Clearly, the same argument holds for any two diametrically opposite clocks. So, in this sense, you could say the diametrically opposite clocks in the rotating frame are synchronized. However, this does not imply that clocks that are not diametrically opposite are synchronized in the rotating frame.

Last edited: Dec 30, 2013
5. Dec 30, 2013

### JVNY

Yes, I agree with you. The circle should present length contracted to every rim rider parallel to the rider's direction of travel (thus like an ellipse, perhaps); and the clocks on the other points would then not be synchronous with the two ends of the diameter. So it does seem that Gron is partially right, but incorrect as to the ends of any diameter.

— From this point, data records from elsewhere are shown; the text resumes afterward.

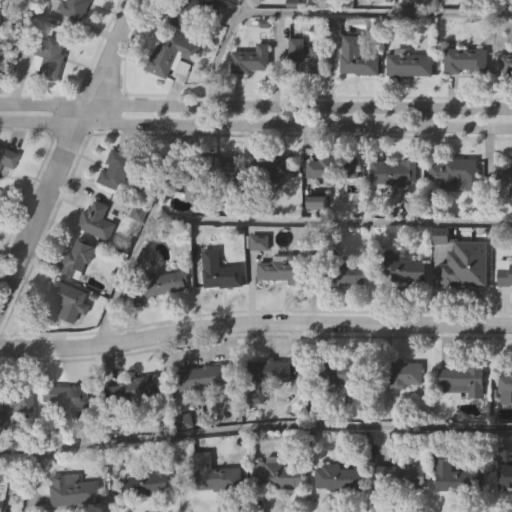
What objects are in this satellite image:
building: (72, 8)
building: (74, 8)
building: (190, 13)
road: (374, 13)
building: (187, 15)
building: (46, 51)
road: (113, 51)
road: (219, 51)
building: (170, 54)
building: (46, 55)
building: (306, 55)
building: (359, 55)
building: (170, 56)
building: (357, 57)
building: (251, 58)
building: (304, 58)
building: (466, 60)
building: (251, 61)
building: (410, 62)
building: (464, 62)
building: (505, 64)
building: (409, 66)
building: (505, 66)
road: (255, 104)
road: (427, 117)
road: (256, 126)
building: (7, 157)
building: (280, 165)
building: (271, 167)
building: (333, 167)
building: (117, 169)
building: (332, 169)
building: (116, 171)
building: (394, 171)
building: (457, 172)
building: (226, 173)
building: (392, 174)
building: (209, 175)
building: (454, 175)
building: (507, 179)
building: (506, 181)
road: (44, 199)
building: (97, 219)
building: (96, 221)
road: (331, 221)
road: (143, 236)
building: (259, 241)
building: (78, 255)
building: (76, 258)
building: (465, 263)
building: (404, 266)
building: (464, 266)
building: (286, 267)
building: (342, 269)
building: (214, 270)
building: (220, 270)
building: (404, 270)
building: (504, 271)
building: (284, 273)
building: (342, 274)
building: (504, 275)
building: (160, 283)
building: (158, 286)
building: (67, 300)
building: (65, 303)
road: (255, 322)
building: (339, 370)
building: (402, 371)
building: (345, 374)
building: (204, 376)
building: (267, 376)
building: (405, 376)
building: (202, 378)
building: (264, 379)
building: (463, 381)
building: (460, 383)
building: (505, 386)
building: (505, 387)
building: (136, 388)
building: (127, 391)
building: (67, 396)
building: (63, 400)
building: (14, 401)
building: (14, 402)
road: (255, 427)
building: (505, 468)
building: (504, 470)
building: (215, 472)
building: (276, 472)
building: (403, 474)
building: (455, 475)
building: (337, 476)
building: (278, 477)
building: (400, 477)
building: (217, 478)
building: (459, 478)
building: (5, 479)
building: (337, 480)
road: (35, 481)
building: (146, 482)
building: (145, 485)
building: (73, 489)
building: (72, 492)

Also, it seems as if there is an analogy to gravity and to a row of points accelerating Born rigidly. If there were a rotating disk (rather than a circle), every point on the given diameter could be synchronized at inception to t=0, like the end points. Then, going forward, all clocks on the diameter would agree on simultaneity of events, although (a) the closer a clock is to the center the faster it will run, and (b) every pair of clocks on the diameter equidistant from the center would run at the same rate. It seems that one could treat the case of the diameter as similar to gravity (with the gravitational mass being equivalent to the center of the disk), and that one can treat the points along a radius like a row of points accelerating Born rigidly (each point agrees on the simultaneity of events, but clocks run faster the closer they are to the center of the disk or to the front of the row of Born rigidly accelerating points).

Thanks again.

6. Dec 30, 2013

### TSny

What you say sounds good to me.

For the interpretation in terms of a gravitational potential, I guess the mass at the center of the disk would need to be "negative" to produce radially outward force on objects in the rotating frame and to cause clocks closer to the center to run faster. But I get your point.

7. Dec 30, 2013

### JVNY

Yes, sorry about getting that backwards!